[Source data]
● ● ● ● ●

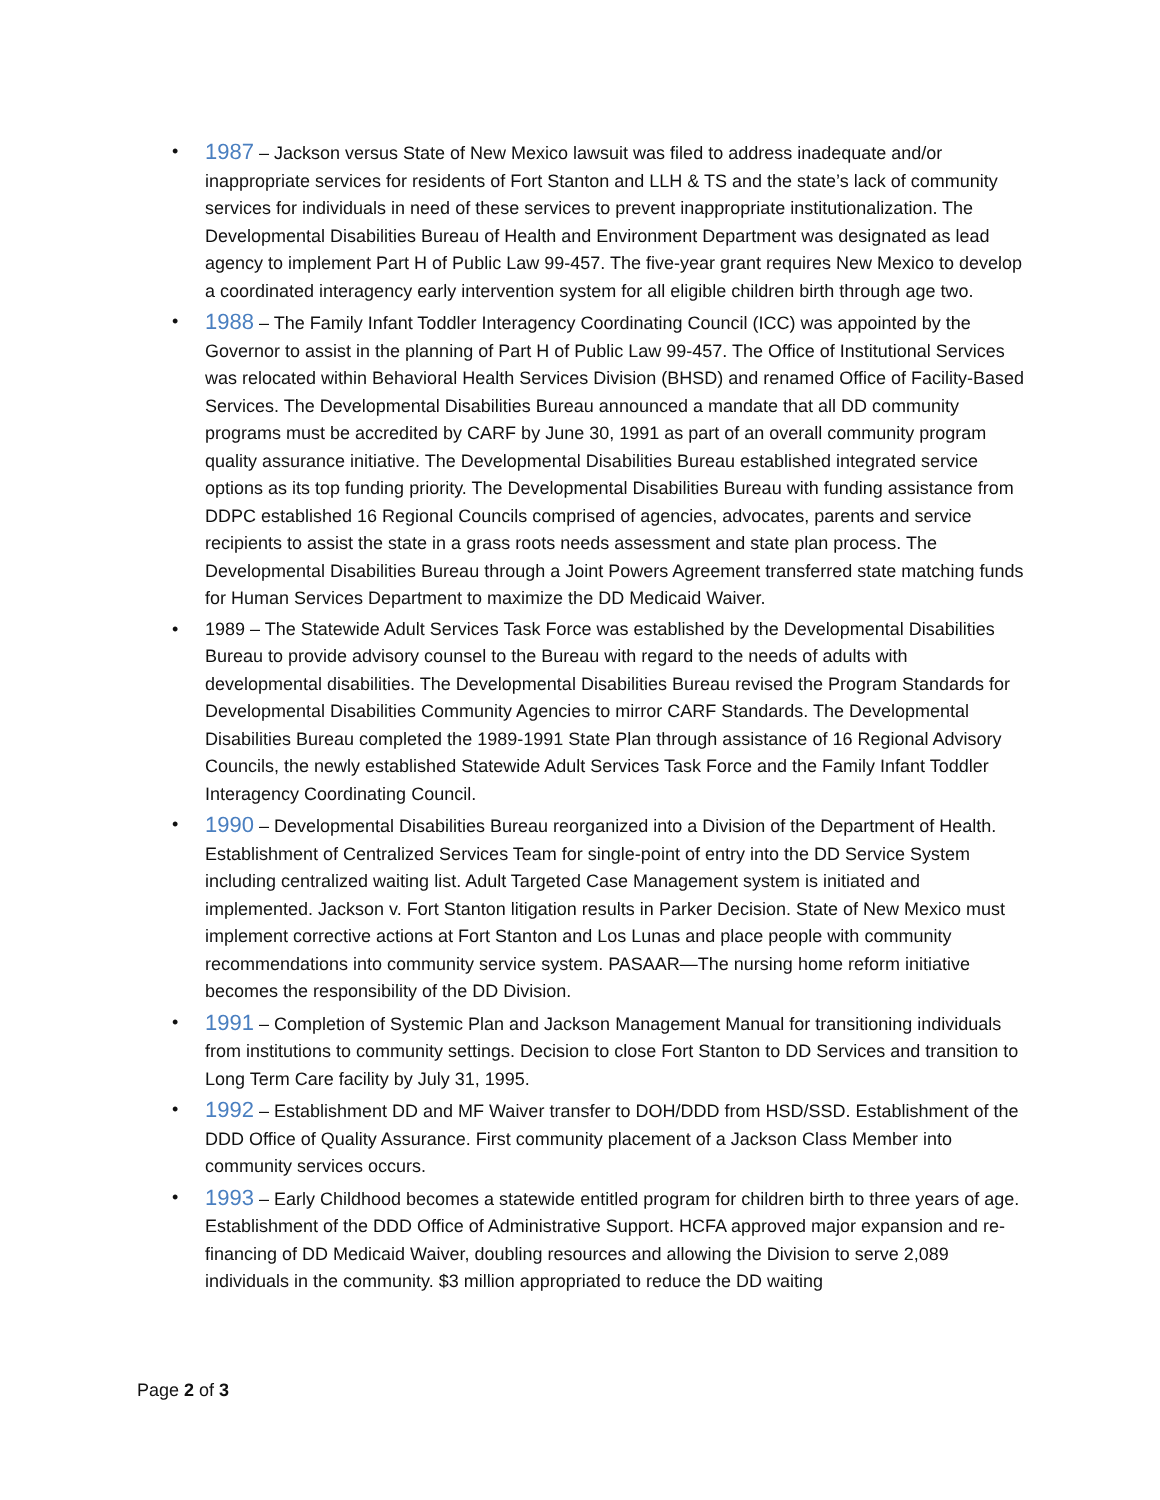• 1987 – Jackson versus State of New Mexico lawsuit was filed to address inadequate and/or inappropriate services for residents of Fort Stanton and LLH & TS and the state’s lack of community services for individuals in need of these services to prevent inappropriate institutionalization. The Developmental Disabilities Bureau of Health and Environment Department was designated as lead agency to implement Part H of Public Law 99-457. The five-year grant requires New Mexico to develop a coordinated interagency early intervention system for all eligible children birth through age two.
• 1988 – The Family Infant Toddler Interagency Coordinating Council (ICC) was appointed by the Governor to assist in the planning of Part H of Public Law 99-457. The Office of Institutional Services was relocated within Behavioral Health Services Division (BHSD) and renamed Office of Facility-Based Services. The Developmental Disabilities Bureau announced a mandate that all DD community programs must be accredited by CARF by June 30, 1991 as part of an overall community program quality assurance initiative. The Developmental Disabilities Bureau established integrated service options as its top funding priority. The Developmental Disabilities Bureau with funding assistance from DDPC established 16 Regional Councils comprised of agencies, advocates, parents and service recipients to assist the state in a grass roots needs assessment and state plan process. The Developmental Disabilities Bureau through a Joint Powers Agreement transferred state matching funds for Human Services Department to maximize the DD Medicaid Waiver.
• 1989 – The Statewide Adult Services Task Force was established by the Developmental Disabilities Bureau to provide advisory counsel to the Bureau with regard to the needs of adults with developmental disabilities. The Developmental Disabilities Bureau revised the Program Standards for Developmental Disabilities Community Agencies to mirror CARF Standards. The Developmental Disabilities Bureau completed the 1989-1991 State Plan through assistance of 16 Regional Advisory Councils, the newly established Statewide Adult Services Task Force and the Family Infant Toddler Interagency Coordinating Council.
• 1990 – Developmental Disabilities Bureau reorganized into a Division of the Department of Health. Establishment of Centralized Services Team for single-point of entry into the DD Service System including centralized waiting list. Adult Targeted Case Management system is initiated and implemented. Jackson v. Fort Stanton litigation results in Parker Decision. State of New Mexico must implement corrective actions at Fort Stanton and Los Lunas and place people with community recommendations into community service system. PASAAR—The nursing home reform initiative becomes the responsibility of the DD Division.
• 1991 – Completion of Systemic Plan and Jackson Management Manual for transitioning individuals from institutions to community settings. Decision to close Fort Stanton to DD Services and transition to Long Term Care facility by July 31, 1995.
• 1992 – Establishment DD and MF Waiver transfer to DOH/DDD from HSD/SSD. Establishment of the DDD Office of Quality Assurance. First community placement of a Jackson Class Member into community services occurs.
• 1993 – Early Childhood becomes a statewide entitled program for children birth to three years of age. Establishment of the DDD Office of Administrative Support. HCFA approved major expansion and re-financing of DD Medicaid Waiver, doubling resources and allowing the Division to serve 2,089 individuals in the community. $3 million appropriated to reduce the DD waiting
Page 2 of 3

● ● ● ● ●

* WHAT YOU SHOULD DO *
Please output every entry exactly as written, apart from the pictures.

* REPLY *
• 1987 – Jackson versus State of New Mexico lawsuit was filed to address inadequate and/or inappropriate services for residents of Fort Stanton and LLH & TS and the state’s lack of community services for individuals in need of these services to prevent inappropriate institutionalization. The Developmental Disabilities Bureau of Health and Environment Department was designated as lead agency to implement Part H of Public Law 99-457. The five-year grant requires New Mexico to develop a coordinated interagency early intervention system for all eligible children birth through age two.
• 1988 – The Family Infant Toddler Interagency Coordinating Council (ICC) was appointed by the Governor to assist in the planning of Part H of Public Law 99-457. The Office of Institutional Services was relocated within Behavioral Health Services Division (BHSD) and renamed Office of Facility-Based Services. The Developmental Disabilities Bureau announced a mandate that all DD community programs must be accredited by CARF by June 30, 1991 as part of an overall community program quality assurance initiative. The Developmental Disabilities Bureau established integrated service options as its top funding priority. The Developmental Disabilities Bureau with funding assistance from DDPC established 16 Regional Councils comprised of agencies, advocates, parents and service recipients to assist the state in a grass roots needs assessment and state plan process. The Developmental Disabilities Bureau through a Joint Powers Agreement transferred state matching funds for Human Services Department to maximize the DD Medicaid Waiver.
• 1989 – The Statewide Adult Services Task Force was established by the Developmental Disabilities Bureau to provide advisory counsel to the Bureau with regard to the needs of adults with developmental disabilities. The Developmental Disabilities Bureau revised the Program Standards for Developmental Disabilities Community Agencies to mirror CARF Standards. The Developmental Disabilities Bureau completed the 1989-1991 State Plan through assistance of 16 Regional Advisory Councils, the newly established Statewide Adult Services Task Force and the Family Infant Toddler Interagency Coordinating Council.
• 1990 – Developmental Disabilities Bureau reorganized into a Division of the Department of Health. Establishment of Centralized Services Team for single-point of entry into the DD Service System including centralized waiting list. Adult Targeted Case Management system is initiated and implemented. Jackson v. Fort Stanton litigation results in Parker Decision. State of New Mexico must implement corrective actions at Fort Stanton and Los Lunas and place people with community recommendations into community service system. PASAAR—The nursing home reform initiative becomes the responsibility of the DD Division.
• 1991 – Completion of Systemic Plan and Jackson Management Manual for transitioning individuals from institutions to community settings. Decision to close Fort Stanton to DD Services and transition to Long Term Care facility by July 31, 1995.
• 1992 – Establishment DD and MF Waiver transfer to DOH/DDD from HSD/SSD. Establishment of the DDD Office of Quality Assurance. First community placement of a Jackson Class Member into community services occurs.
• 1993 – Early Childhood becomes a statewide entitled program for children birth to three years of age. Establishment of the DDD Office of Administrative Support. HCFA approved major expansion and re-financing of DD Medicaid Waiver, doubling resources and allowing the Division to serve 2,089 individuals in the community. $3 million appropriated to reduce the DD waiting
Page 2 of 3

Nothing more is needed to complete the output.